То же самое можно сказать (хотя и по другим причинам) о философах итальянского Возрождения, таких как Телезио, Бруно и Кампанелла (которые были практически современниками Галилея). Можно отметить натуралистический привкус их философии, так же как и тот факт, что эти философы сократили дистанцию между природными фактами и метафизическими принципами, способными сделать их понимаемыми. Тем не менее, они оставались верны метафизически-эссенциалистской точке зрения, даже когда искали новые принципы в самой природе. Название главной работы Телезио «De rerum natura juxta propria principia» («О природе вещей согласно ее собственным началам», 1565–1585) в некотором смысле и само себя объясняет, и парадигматично. Природу следует объяснять согласно «ее собственным» принципам, но это все еще «принципы» в смысле окончательных метафизических схем (patterns), мыслящихся как соответствующие глубочайшей сущности природной реальности (таковы, например, тепло и холод, сгущение и разрежение, т. е. то, что в самих своих истоках напоминает о древней натуралистической досократической философии). То же можно сказать об анимистической, или монистической, космологии Джордано Бруно или о панпсихическом мировоззрении Кампанеллы, согласно которому «смысл вещей» достижим только через некоторого рода мистическое отождествление с божественным миропорядком, а господство над природой достижимо посредством магии. Если сравнить эти учения с точкой зрения Галилея, разница между ними сразу же становится ясной.

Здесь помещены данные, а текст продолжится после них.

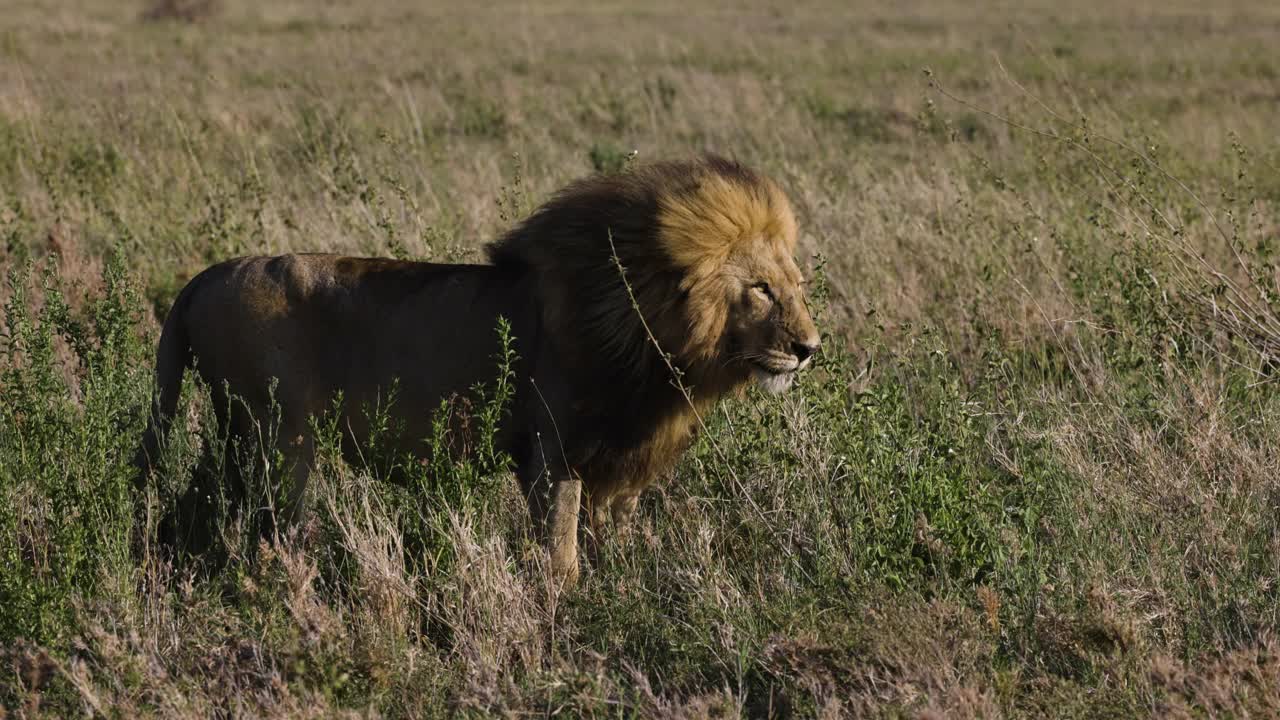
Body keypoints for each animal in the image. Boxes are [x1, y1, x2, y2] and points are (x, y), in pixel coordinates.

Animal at [137, 155, 819, 584]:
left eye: (798, 286)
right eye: (760, 289)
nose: (810, 347)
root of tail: (206, 276)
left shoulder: (622, 470)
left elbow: (609, 546)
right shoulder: (553, 458)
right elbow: (560, 556)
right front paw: (564, 612)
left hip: (238, 433)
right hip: (281, 438)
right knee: (272, 529)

Упомянутые выше авторы верили, что лучшее понимание природы может быть достигнуто путем изменения философии (т. е. в результате нахождения новых окончательных «существенных» принципов природы), в то время как Галилей утверждал, что такого понимания можно достичь только путем нефилософского исследования, в смысле отказа от поиска любых таких окончательных принципов. Кстати, это подтверждается тем, что ученые, способствовавшие подъему «новой науки», с одинаковой энергией боролись как с аристотелевой физикой, так и с этим распространенным «натурализмом» их современников [32] .

32

В упомянутом здесь различении мы находим, что может быть более существенной причиной разрыва между современной наукой о природе и магией и оккультными искусствами, все еще процветавшими в то время, так же как и более общего антагонизма между научным духом и магическими и оккультистскими подходами, проявившегося в то время. Те, кто утверждает, что магия и оккультизм, направленные на достижение господства над силами природы, способствовали рождению современной науки, принимают исторически случайный факт за свидетельство фактически недоказанного взаимодействия. Активное присутствие двух этих тенденций в культуре Возрождения (с одной стороны – магия, с другой – зарождающаяся наука) и наличие у них определенной общей цели просто отражают одно из многих противоречий этой интереснейшей эпохи, но не дают основания забывать, что тенденция, представленная наукой, расходилась с другой, более традиционной тенденцией, а не соответствовала ей. Это остается верным даже несмотря на то, что некоторые выдающиеся представители зарождающегося современного естествознания воплощали в своей работе обе эти противоречивые установки (самый впечатляющий пример этого, вероятно, Кеплер).